I have an "embarrassingly parallel" problem: computing a function on every pixel. Some values are already computed; there is a special value to indicate notComputed. In the old C++ using pthreads code which I'm porting, the task was dividing into parts and with each thread accessing different scanlines, there was no locking or synchronization on the shared buffer. The buffer is already allocated with some values already computed. When the user resizes or scrolls a view, old values are preserved as new regions are revealed and need to be calculated.

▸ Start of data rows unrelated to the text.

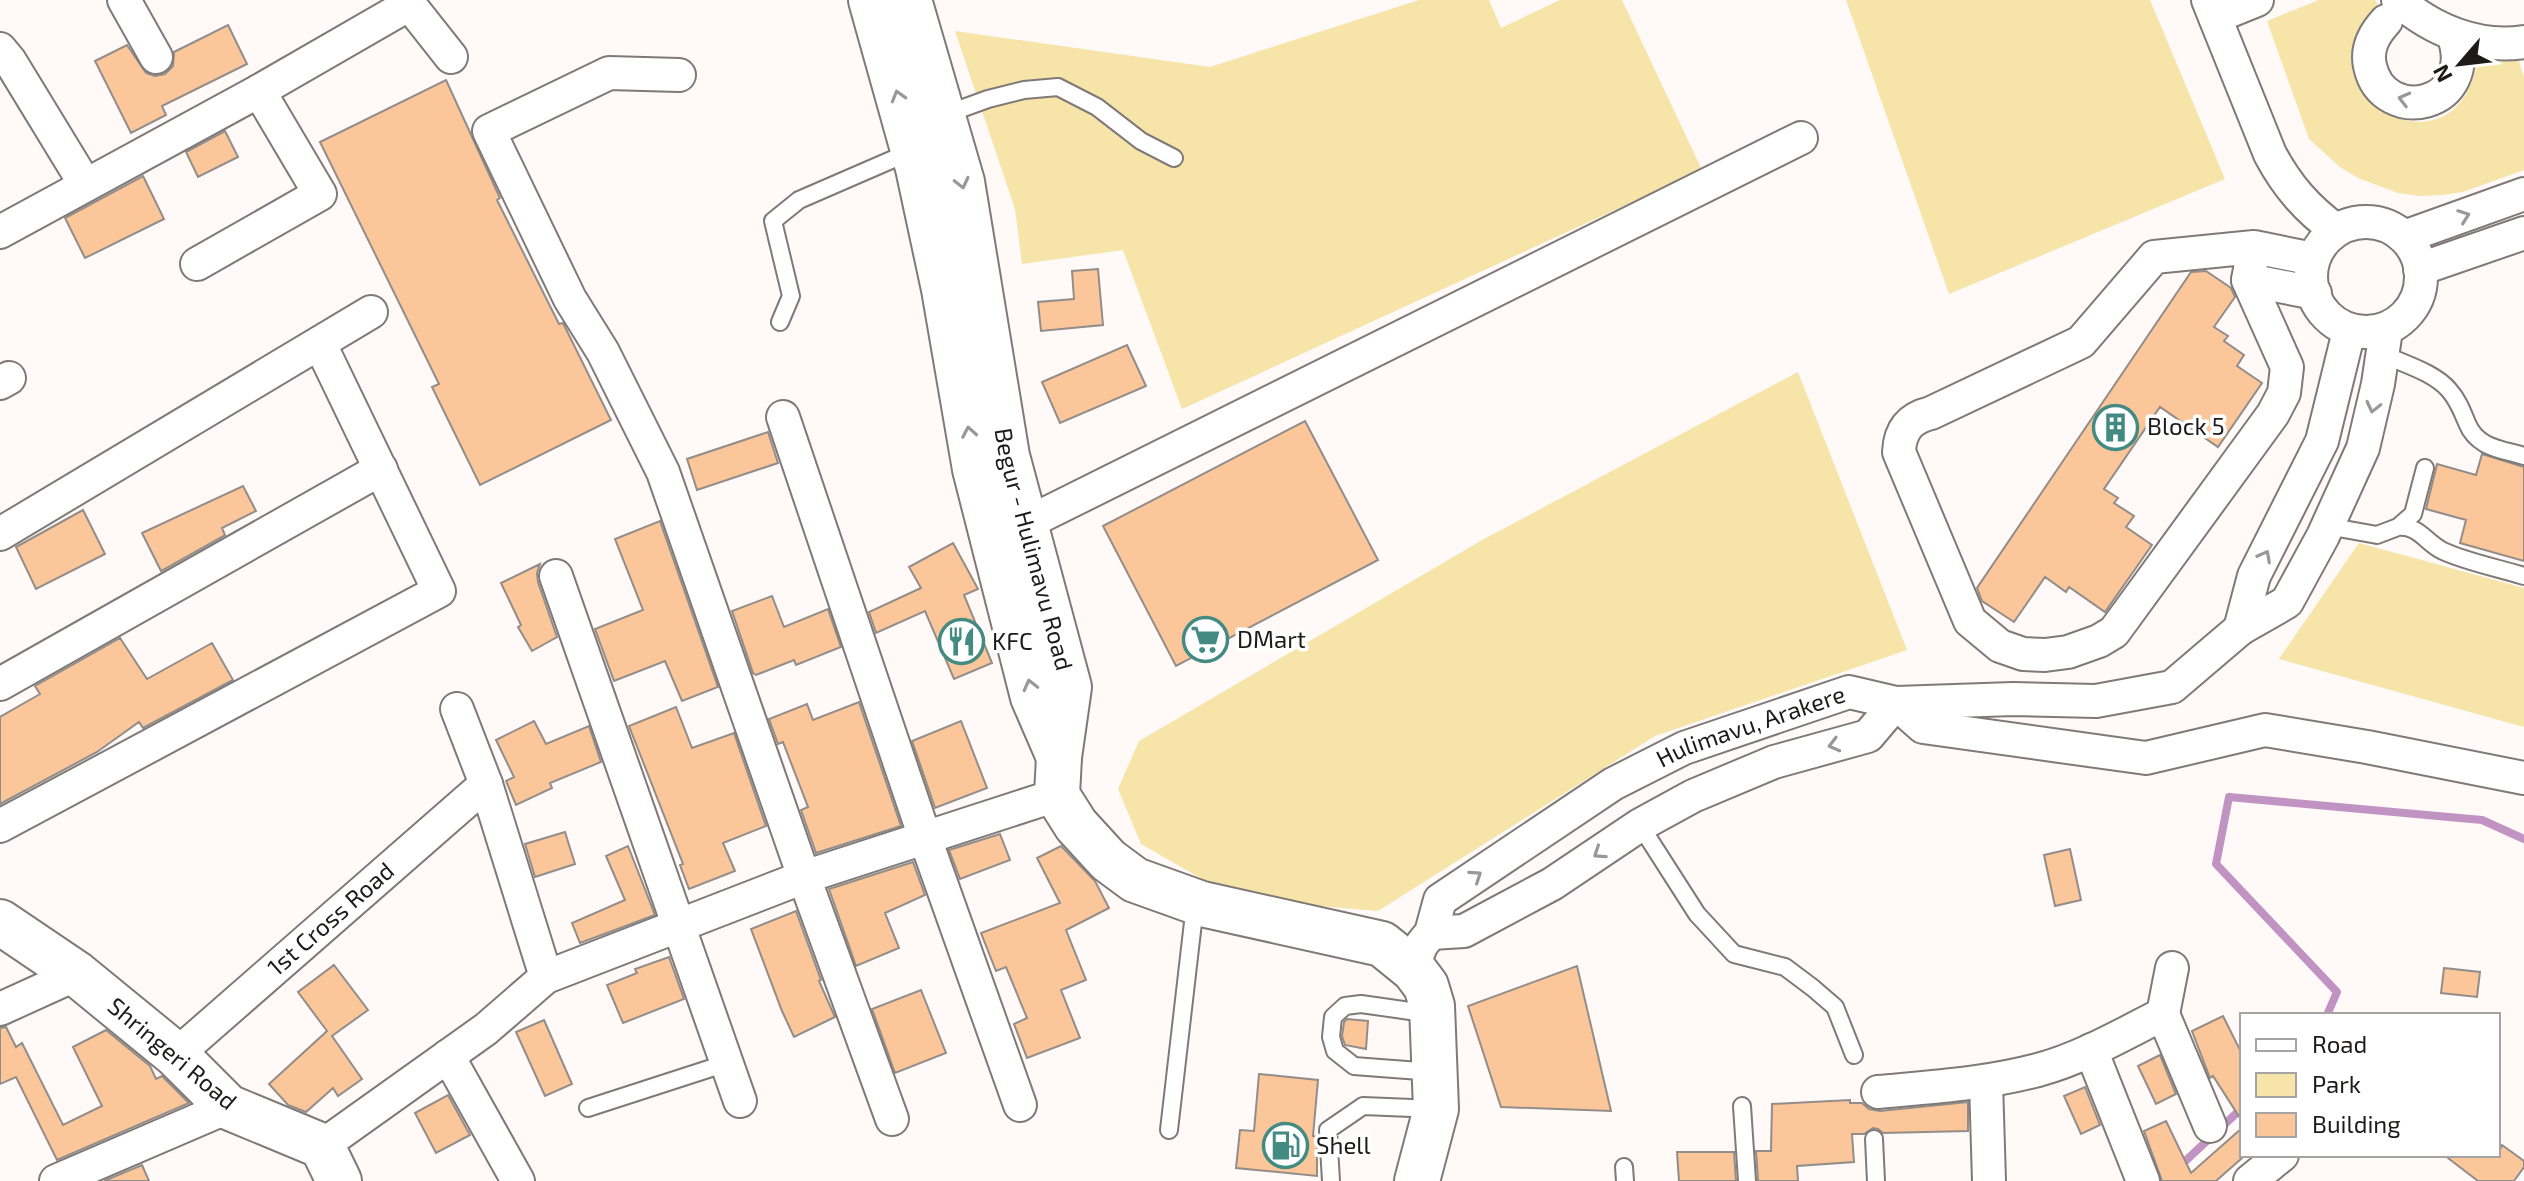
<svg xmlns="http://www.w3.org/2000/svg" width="2524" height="1181" viewBox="0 0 2524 1181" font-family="'Exo 2',sans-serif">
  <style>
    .green { fill: #f7e4a9 }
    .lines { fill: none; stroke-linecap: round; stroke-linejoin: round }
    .stream { stroke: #c193c2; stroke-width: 8 }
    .building { fill: #fbc69a; stroke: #928d89; stroke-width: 2 }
    .lane-casing { stroke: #7f7978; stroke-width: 20 }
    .street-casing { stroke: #7f7978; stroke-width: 36 }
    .secondary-casing { stroke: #7f7978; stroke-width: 48 }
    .lane { stroke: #fff; stroke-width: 16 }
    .street { stroke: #fff; stroke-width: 32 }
    .secondary { stroke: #fff; stroke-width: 44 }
    .oneway { stroke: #999898 }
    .labels { text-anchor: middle; stroke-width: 7; stroke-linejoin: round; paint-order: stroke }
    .poi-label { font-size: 24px; fill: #1d1b1a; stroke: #fff; text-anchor: start }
    .street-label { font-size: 24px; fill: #1d1b1a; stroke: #fff }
  </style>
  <rect width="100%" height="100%" fill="#fff9f8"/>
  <path class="green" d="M1419,0H1489L1501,28L1560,0H1622L1702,170L1182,409L1123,250L1022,264L1015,209L955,31L1210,67Z
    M1846,0H2150L2225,179L1949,294Z
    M2319,0H2375L2380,8C2285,90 2456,187 2477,62L2519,61L2524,77V170L2463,192L2442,195L2420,196L2398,193L2358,178L2340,167L2309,139L2267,21Z
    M1798,372L1907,650L1655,736L1378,911L1237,899L1141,844L1118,789L1139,741L1484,539Z
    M2359,543L2524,588V727L2279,659Z"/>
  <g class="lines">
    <path class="stream" d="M2327,1015L2337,992L2216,864L2229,797L2482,820L2524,839
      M2164,1181L2242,1108"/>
  </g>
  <path class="building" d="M228,25L247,64L162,106L166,115L131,133L95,61L127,45L146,73L155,76L165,74L173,66L174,52Z
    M446,80L500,198L497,200L559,324L563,323L611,420L480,485L432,387L439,384L320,142Z
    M225,131L238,157L198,177L186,152Z
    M143,176L164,219L85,258L65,218Z
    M1098,269L1103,325L1041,331L1038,302L1074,299L1072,271Z
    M2206,271L2231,288L2235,297L2214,327L2228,336L2224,341L2244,355L2237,366L2262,383L2218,447L2160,407L2104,489L2118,498L2114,503L2134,516L2126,527L2152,545L2105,612L2069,587L2066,592L2045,577L2014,622L1982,601L1977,588L2191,272Z
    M1127,345L1146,386L1060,423L1042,382Z
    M1305,421L1378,560L1176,666L1103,526Z
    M768,432L778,463L697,490L687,459Z
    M2482,454L2524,467V561L2460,543L2466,520L2426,509L2437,464L2476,475Z
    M243,486L256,511L222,528L225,535L161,571L142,533Z
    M83,510L105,554L36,589L16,547Z
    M660,521L718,687L682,701L665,661L614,681L595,629L643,610L615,539Z
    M953,543L978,589L964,595L992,663L954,679L925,611L876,633L869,612L921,588L909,567Z
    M540,564L537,573L538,582L557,637L532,651L518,627L521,625L501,583Z
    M772,596L784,627L828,609L841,647L796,665L794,660L756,675L753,673L732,611Z
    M120,638L147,679L212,643L233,680L143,728L139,722L97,752L0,804V717L40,694L35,686Z
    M859,702L901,826L816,853L801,810L808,807L783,742L778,744L769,719L807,704L813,720Z
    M676,707L692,748L734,733L766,826L723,843L735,871L689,889L680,865L683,864L629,726Z
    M534,721L546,744L589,726L601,762L550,783L552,788L516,805L506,781L514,777L496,740Z
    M961,721L987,788L935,808L912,741Z
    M565,832L575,864L535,877L525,844Z
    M1000,834L1010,860L960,879L949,850Z
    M628,846L655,915L580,943L572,923L625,900L606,856Z
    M1061,846L1095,881L1109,908L1066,930L1086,980L1061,990L1080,1038L1027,1058L1014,1024L1027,1018L1006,967L996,971L981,933L1060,903L1037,858Z
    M2070,849L2081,900L2055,906L2044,855Z
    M913,862L925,895L885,913L899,948L856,966L829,889Z
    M796,911L821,980L819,981L835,1017L794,1037L782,1011L751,929Z
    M669,957L684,999L623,1023L607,985L637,973L635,969Z
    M334,965L368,1010L332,1036L362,1079L338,1096L333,1088L306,1112L288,1105L269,1084L327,1031L298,992Z
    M1577,966L1611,1111L1501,1107L1468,1006Z
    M2444,968L2480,972L2477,997L2441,993Z
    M921,990L946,1053L895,1073L872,1009Z
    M2223,1016L2242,1054V1121L2213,1076L2210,1078L2192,1031Z
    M1347,1019L1368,1021L1366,1049L1345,1045L1342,1036L1344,1022Z
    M544,1020L572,1084L545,1096L516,1032Z
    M6,1027L16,1047L22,1043L63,1125L102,1106L73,1047L106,1030L150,1066L156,1079L162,1076L189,1103L57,1160L16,1077L0,1084V1028Z
    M2160,1055L2176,1094L2156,1104L2138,1066Z
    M1259,1074L1318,1080L1313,1136L1317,1137V1176L1236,1168L1240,1130L1254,1131Z
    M2085,1087L2100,1125L2081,1134L2064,1096Z
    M448,1095L470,1135L436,1153L415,1113Z
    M1850,1100V1103H1862L1869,1109L1880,1111L1968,1102V1131L1883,1133L1878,1129L1873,1128L1864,1134H1852L1854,1162L1797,1166L1798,1181H1758L1756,1151H1771L1772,1104Z
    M2166,1121L2191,1173L2242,1128V1158L2216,1181H2162L2144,1131Z
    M2502,1145L2524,1161V1167L2514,1181H2478L2444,1155H2498Z
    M1677,1152H1734L1736,1181H1679Z
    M142,1165L149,1181H104Z"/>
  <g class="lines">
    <defs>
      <path id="lane" d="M944,115L988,99L1024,90L1058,87L1097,107L1141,141L1174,158
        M780,322L791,296L773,221L799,200L912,151
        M2383,354C2403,364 2434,372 2449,390C2458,400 2462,411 2467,423C2477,448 2501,449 2524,456
        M2327,526L2377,535L2398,527L2413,514L2425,468
        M2398,527C2419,525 2426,543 2443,551C2467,562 2498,568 2524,576
        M1640,825L1697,914L1734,954L1785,967L1813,988L1835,1007L1854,1055
        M1431,1014L1361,1004L1345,1006L1333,1017L1331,1037L1335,1051L1354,1066L1433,1072
        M1742,1106L1747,1181
        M588,1108L727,1063
        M1169,1130L1195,905
        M1874,1139L1876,1181
        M1624,1167L1625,1181
        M1331,1181L1328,1130L1363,1106L1436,1109"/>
      <g id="street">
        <path d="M124,0L156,57"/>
        <path d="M406,0L451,57"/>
        <path d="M2208,0L2270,154C2287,186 2307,209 2336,230"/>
        <path d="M2398,0C2432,30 2478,49 2524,42"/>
        <path d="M2215,17L2257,0"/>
        <path d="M2386,21C2374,34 2366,48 2370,66C2383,127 2480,108 2453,34"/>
        <path d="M0,49L10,61L85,184"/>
        <path d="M679,75L609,73L489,131L570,299L603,352L663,472L804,877L892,1119"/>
        <circle cx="2366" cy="277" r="55"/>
        <path d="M0,232L259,91L410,4"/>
        <path d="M2404,237L2524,194"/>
        <path d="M2254,247L2154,257L2081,342L1931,413C1910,418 1900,430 1899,452L1970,621L2000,646L2023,654L2045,655L2068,652L2099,641L2114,632L2273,414L2284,393L2287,367L2248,280L2254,247L2313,259"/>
        <path d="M197,264L320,194L259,91"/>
        <path d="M2420,269L2524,233"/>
        <path d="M2248,280L2315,293"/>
        <path d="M0,383L9,378"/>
        <path d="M783,417L925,838L1020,1105"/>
        <path d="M1008,530L1025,524L1801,138"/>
        <path d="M0,534L371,312"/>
        <path d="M556,576L740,1101"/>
        <path d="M2240,629L2254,576L2322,441L2349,331"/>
        <path d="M0,684L381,469"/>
        <path d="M1896,703L1923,727L2146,758L2265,730L2367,747L2524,778"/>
        <path d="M457,709L486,784L546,977"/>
        <path d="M0,826L439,591L320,344"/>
        <path d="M1431,933L1464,931L1552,884L1640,825L1693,796L1774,762L1868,736L1896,703"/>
        <path id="s1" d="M1414,970L1415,961L1422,944L1431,933L1440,900L1613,784L1684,748L1849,692L1896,703L2013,699L2096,701L2172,687L2240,629L2287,602L2323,536L2363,448L2378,384L2386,330"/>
        <path d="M0,1009L77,974"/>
        <path d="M2163,1014L2210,1126"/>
        <path d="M2091,1050L2143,1181"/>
        <path id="s2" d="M176,1055L486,784"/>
        <path d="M448,1056L518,1181"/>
        <path d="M1986,1082L1989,1181"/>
        <path d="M1878,1092C1932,1087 1985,1084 2038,1070C2082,1058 2122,1035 2163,1014L2172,968"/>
        <path d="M322,1146L486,1029L546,977L804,877L1057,795"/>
        <path d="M56,1181L228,1107"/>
        <path d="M2250,1181L2282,1155"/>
      </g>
      <g id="secondary">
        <path d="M871,0L918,168L944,289L975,469L1033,697L1059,757"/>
        <path id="s3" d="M909,0L962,182L1007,456L1069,687L1059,757L1057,795L1076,825L1108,860L1135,880L1202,904L1382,944L1414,970L1426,986L1432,1006L1436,1109L1417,1181"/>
        <path d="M0,922L77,974L176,1055L228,1107L322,1146L339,1181"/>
      </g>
    </defs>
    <use href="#lane" class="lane-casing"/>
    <use href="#street" class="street-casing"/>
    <use href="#secondary" class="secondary-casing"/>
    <use href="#lane" class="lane"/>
    <use href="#street" class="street"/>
    <use href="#secondary" class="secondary"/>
  </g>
  <defs><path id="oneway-chevron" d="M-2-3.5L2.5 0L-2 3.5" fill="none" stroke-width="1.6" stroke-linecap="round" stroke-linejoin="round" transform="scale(2)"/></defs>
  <g class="oneway">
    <use href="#oneway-chevron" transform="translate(898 96) rotate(-106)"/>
    <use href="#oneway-chevron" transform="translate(2404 99) rotate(-166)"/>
    <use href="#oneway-chevron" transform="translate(962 183) rotate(77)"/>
    <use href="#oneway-chevron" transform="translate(2464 216) rotate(-20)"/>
    <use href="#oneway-chevron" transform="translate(2373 407) rotate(103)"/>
    <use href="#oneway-chevron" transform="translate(969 432) rotate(-100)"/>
    <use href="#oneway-chevron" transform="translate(2265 556) rotate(-62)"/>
    <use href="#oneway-chevron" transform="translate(1030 685) rotate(-104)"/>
    <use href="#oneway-chevron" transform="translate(1834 745) rotate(165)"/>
    <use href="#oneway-chevron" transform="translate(1599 853) rotate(146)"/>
    <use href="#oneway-chevron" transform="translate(1476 876) rotate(-34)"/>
  </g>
  <defs>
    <symbol id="building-ring" viewBox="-11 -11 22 22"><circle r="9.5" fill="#fff" stroke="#438a83" stroke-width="1.5"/><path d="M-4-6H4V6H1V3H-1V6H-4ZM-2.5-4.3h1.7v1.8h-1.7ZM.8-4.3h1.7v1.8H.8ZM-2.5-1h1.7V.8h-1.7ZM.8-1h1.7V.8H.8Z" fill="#438a83"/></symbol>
    <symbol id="supermarket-ring" viewBox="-11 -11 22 22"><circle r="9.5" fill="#fff" stroke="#438a83" stroke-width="1.5"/><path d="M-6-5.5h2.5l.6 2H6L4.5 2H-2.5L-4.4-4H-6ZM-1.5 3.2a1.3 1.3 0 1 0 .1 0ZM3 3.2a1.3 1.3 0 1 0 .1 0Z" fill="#438a83"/></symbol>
    <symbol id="restaurant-ring" viewBox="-11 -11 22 22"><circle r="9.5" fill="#fff" stroke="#438a83" stroke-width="1.5"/><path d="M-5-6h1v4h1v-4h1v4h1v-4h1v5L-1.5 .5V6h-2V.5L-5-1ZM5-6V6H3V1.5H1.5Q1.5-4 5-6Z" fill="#438a83"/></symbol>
    <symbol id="fuel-ring" viewBox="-11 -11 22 22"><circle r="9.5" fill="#fff" stroke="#438a83" stroke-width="1.5"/><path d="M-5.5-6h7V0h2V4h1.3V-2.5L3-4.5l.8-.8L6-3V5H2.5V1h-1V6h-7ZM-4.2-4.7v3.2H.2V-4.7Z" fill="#438a83"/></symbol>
  </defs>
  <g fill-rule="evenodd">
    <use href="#building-ring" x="2090" y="402" width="51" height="51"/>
    <use href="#supermarket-ring" x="1180" y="614" width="51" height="51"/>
    <use href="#restaurant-ring" x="936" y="616" width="51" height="51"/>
    <use href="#fuel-ring" x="1260" y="1120" width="51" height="51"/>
  </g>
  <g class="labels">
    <g class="poi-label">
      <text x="2147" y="435">Block 5</text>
      <text x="1237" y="648">DMart</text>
      <text x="992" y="650">KFC</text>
      <text x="1316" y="1154">Shell</text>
    </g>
    <g class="street-label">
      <text dy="8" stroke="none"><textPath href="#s3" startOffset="564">Begur - Hulimavu Road</textPath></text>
      <text dy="8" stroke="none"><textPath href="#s1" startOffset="434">Hulimavu, Arakere</textPath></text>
      <text dy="8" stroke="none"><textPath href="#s2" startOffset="206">1st Cross Road</textPath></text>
      <text transform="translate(172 1054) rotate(40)" y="8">Shringeri Road</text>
    </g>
  </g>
  <rect x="2240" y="1013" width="260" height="144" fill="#ffffff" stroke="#a5a4a3" stroke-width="2"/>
  <rect x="2256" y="1039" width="40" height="12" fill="#ffffff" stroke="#a5a4a3" stroke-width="2"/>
  <text x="2312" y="1053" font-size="24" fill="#1d1b1a">Road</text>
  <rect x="2256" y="1073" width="40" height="24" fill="#f7e4a9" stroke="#a5a4a3" stroke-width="2"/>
  <text x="2312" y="1093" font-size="24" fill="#1d1b1a">Park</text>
  <rect x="2256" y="1113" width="40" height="24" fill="#fbc69a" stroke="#a5a4a3" stroke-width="2"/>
  <text x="2312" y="1133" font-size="24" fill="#1d1b1a">Building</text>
  <g transform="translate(2460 64) rotate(242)" stroke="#ffffff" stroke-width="6" paint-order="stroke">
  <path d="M0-6L14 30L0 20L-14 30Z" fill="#1d1b1a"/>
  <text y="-12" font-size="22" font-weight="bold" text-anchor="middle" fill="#1d1b1a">N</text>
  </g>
</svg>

Swift Structured Concurrency is so much easier to work with than the pthreads API, but the way. Many thanks to everyone involved.
I am brand new to using Swift Concurrency. My first attempt at parallelizing in Swift looks like this
@Sendable func compute(rows: ClosedRange<Int>, data: UnsafeMutableBufferPointer<Pixel>) async {
for y in rows {
for x in 0 ..< size.x where data[x + y * size.x] == notComputed {
let color = scaledColor(colorExpr.evaluate(on: grid, x, y))
if Task.isCancelled { return }
data[x + y * size.x] = color
}
}
let pixels = UnsafeMutableBufferPointer<Pixel>(start: &colorMap[0], count: colorMap.count)
await withTaskGroup(of: Void.self) { taskGroup in
for k in 0 ..< numProcessors {
let firstLine = firstRow + k * numScanLinesPerTask
let lastLine = min(firstLine + numScanLinesPerTask - 1, lastRow)
if lastLine >= firstLine { taskGroup.addTask { await compute(rows: firstLine ... lastLine, pixels: pixels) }}
}
}
That duplicates the behavior in the original code, and works as intended as far as I can tell.
The compiler doesn't allow use of colorMap
directly, as shared mutable state. Is subverting that with UnsafeMutableBufferPointer knowing that each task accesses disjoint rows merely poor style or is it incorrect in ways I don't understand yet? The compiler warns that Initialization of âUnsafeMutableBufferPointer<Pixel>â results in a dangling buffer pointer
. Is using that dangling pointer across parallel tasks merely working by accident at the moment?
Several questions:
- Is the approach above wrong in ways I don't understand?
1a. Is using the dangling point incorrect?
1b. Is sharing the dangling pointer across parallel tasks incorrect? - What would be best practice?
- Can it be done in a better style without introducing an extra copy into and out of each task?
- Can it be done without actor isolation of the shared mutable state?